Closed chantastic closed 4 years ago
There are two big revelations that transformed the way I think about software and — consequently — my career.
If you understand the problem, you have the solution — Massimo Vignelli
I'm not a good programmer. But I'm curious and pedantic as hell. After watching a bunch of programmers, I noticed a lot of rework. This rework was the result of not understanding the feature and moving too quickly into code.

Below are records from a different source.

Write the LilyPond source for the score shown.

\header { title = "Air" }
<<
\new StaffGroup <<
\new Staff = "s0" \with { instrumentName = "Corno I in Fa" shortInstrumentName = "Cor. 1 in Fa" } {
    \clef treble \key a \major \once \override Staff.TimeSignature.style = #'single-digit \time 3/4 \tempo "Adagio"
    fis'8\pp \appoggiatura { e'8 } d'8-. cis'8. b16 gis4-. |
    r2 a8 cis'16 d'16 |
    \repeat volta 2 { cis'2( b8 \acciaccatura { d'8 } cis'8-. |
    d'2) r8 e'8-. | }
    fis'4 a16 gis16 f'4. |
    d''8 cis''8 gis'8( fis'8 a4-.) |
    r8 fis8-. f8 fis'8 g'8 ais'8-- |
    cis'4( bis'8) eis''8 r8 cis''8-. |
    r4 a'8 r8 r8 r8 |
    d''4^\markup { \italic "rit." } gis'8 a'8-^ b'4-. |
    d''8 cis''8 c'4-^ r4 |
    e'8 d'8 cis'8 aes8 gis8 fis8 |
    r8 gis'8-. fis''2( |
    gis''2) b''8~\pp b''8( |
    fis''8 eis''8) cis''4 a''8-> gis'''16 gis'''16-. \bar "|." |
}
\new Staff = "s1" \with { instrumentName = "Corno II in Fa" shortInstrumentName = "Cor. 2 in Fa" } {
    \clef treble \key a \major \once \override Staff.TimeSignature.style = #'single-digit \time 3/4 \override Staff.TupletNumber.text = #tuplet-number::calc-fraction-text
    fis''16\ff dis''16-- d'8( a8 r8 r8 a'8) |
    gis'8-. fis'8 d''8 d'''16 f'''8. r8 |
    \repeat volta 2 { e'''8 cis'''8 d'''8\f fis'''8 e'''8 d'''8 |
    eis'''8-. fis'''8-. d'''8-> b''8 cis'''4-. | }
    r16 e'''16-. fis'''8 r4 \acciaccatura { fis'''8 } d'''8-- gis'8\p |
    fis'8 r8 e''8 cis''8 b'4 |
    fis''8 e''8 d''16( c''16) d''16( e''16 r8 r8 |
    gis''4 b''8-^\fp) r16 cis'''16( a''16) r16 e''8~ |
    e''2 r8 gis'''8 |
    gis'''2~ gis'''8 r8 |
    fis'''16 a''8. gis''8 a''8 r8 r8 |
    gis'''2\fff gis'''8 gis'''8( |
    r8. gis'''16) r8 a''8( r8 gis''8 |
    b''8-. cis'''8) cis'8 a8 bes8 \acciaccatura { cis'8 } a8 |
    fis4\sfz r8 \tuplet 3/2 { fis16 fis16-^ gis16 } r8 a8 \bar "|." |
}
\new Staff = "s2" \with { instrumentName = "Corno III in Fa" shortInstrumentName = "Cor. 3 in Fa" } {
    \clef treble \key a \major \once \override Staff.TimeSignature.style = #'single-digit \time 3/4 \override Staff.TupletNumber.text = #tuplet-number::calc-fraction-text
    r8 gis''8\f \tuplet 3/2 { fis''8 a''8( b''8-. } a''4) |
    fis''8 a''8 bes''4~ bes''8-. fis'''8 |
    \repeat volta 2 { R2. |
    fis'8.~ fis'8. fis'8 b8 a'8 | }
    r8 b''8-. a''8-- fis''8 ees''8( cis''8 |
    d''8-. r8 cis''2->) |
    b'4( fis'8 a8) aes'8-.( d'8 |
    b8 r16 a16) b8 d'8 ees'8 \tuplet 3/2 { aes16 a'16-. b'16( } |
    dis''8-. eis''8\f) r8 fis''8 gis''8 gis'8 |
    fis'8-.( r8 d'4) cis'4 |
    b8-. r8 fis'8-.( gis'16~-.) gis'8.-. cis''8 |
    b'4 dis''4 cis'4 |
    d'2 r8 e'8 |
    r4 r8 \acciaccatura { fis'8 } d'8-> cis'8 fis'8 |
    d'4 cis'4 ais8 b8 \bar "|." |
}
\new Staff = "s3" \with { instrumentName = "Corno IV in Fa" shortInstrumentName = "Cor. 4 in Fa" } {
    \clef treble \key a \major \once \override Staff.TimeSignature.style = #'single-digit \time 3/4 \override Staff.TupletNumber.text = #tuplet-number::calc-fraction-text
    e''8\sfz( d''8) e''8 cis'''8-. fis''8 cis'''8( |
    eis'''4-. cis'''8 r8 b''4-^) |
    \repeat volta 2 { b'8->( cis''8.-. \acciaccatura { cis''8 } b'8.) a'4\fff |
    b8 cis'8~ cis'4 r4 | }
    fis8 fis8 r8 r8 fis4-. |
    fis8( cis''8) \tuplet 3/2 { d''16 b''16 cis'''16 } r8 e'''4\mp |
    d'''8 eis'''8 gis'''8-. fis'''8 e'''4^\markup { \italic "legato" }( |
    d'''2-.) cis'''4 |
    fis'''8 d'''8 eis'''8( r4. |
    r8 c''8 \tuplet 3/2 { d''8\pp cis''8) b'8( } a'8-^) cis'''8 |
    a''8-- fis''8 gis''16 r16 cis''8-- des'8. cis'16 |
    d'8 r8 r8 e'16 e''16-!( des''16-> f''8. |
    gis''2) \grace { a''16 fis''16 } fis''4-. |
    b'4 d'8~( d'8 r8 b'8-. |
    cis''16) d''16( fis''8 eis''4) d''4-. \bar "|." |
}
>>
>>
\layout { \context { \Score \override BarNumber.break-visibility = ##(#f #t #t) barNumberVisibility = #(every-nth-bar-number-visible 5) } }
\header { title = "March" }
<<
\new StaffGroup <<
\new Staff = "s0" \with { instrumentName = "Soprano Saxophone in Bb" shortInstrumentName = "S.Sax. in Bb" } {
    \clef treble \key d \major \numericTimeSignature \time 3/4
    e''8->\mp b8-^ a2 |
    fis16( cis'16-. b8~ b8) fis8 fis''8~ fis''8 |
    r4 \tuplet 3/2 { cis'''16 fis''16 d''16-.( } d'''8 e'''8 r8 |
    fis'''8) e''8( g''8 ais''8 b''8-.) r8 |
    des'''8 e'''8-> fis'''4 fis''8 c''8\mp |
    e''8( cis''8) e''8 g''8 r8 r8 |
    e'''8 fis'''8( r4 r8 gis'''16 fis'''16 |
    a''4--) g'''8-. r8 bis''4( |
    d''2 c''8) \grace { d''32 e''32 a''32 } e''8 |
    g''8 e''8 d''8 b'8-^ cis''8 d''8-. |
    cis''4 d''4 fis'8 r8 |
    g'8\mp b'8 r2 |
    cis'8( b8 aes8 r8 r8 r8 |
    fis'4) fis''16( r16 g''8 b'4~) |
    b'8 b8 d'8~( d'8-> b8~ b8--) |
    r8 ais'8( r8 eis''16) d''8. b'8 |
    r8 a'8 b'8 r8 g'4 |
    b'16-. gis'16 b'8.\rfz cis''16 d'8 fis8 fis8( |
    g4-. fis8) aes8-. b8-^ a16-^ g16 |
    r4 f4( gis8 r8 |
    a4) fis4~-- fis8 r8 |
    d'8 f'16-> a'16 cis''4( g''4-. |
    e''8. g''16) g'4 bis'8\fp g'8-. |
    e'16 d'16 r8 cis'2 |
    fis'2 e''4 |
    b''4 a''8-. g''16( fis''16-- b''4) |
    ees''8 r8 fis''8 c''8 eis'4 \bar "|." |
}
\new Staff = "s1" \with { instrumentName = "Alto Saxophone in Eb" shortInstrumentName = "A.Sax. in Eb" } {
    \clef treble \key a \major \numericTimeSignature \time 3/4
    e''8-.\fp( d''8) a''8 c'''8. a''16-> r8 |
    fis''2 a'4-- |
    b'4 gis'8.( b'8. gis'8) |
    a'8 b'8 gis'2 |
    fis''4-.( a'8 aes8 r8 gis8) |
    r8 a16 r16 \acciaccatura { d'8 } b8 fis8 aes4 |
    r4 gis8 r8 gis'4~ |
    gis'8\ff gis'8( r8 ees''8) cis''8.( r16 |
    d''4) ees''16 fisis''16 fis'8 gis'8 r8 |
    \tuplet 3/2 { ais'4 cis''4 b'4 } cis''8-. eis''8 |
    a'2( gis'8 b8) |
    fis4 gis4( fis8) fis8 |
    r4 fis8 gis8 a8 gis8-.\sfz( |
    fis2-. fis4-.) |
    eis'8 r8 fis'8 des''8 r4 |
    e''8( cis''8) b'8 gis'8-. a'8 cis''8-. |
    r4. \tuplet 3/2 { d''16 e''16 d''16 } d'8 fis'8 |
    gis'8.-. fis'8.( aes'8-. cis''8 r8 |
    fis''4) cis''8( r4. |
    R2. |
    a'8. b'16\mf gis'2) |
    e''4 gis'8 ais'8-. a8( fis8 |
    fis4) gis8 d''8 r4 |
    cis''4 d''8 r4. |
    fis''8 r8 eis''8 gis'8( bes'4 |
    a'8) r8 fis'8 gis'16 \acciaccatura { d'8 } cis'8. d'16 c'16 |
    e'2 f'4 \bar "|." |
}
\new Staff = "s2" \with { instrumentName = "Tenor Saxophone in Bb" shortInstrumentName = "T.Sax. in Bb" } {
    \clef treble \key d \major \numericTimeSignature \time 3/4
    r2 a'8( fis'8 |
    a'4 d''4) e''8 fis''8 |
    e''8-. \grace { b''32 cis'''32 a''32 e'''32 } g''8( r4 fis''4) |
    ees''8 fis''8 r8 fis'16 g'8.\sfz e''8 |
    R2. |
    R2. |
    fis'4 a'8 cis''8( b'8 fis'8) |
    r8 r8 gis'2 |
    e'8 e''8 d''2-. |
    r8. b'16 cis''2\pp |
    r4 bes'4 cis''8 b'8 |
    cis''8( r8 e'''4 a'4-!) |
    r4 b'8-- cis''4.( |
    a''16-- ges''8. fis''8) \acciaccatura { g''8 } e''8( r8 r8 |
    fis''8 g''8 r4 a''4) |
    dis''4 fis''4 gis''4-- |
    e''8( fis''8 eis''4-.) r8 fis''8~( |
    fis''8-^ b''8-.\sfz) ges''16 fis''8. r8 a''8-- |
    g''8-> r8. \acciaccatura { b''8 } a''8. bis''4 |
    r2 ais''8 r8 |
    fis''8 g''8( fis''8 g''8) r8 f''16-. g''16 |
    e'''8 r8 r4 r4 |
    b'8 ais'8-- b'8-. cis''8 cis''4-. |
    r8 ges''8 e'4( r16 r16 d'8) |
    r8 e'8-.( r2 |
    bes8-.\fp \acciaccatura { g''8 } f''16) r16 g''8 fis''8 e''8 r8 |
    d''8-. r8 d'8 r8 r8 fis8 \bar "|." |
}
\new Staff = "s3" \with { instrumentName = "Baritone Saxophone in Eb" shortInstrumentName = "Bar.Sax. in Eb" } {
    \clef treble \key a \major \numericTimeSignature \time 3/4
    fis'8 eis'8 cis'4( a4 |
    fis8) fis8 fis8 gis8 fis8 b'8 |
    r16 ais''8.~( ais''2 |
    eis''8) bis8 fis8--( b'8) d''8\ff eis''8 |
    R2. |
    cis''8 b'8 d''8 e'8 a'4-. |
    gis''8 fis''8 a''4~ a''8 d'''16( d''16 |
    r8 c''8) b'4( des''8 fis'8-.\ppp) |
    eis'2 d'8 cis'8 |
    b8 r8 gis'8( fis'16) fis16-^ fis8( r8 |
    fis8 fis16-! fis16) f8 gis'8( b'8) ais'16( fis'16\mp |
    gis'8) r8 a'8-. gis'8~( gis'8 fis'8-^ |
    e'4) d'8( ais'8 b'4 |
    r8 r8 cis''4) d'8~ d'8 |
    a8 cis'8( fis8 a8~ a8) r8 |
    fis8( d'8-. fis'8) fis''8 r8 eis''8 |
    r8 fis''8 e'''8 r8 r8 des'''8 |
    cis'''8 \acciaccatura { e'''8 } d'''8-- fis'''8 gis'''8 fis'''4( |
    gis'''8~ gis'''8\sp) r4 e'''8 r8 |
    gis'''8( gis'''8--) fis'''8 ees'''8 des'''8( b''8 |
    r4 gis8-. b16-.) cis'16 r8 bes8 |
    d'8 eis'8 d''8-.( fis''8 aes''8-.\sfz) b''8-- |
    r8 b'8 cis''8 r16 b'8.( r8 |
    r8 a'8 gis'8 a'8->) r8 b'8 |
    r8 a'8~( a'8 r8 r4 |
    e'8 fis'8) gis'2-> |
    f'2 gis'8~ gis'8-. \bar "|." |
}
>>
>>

So, I decided to make the other mistake... I wouldn't start until I felt I had a complete grasp of the acceptance criteria.
Measure twice; cut once
This worked out for me but I can say — without qualification — that there is no gold star for people who do this. Organizations are not equipped to evaluate the difference in a feature that was build properly and without error and those that took 10 times to get right. But it bought me time while I was still insecure in my abilities.
Implementations are worthless... unless you can get existing systems migrated.
I won't present a new implementation before determining the migration path.
Now, this is beneath most programmers. The idea that you would subject the purity of a new, shiny, clean abstraction to the horrors of "legacy systems" is a non-starter.
That's bullshit. My best solutions have come by subjecting my thinking to the horrors of legacy systems. Because any solution that can bridge the gap between the previous and the present has a decent shot at bridging the gap between the present and the future.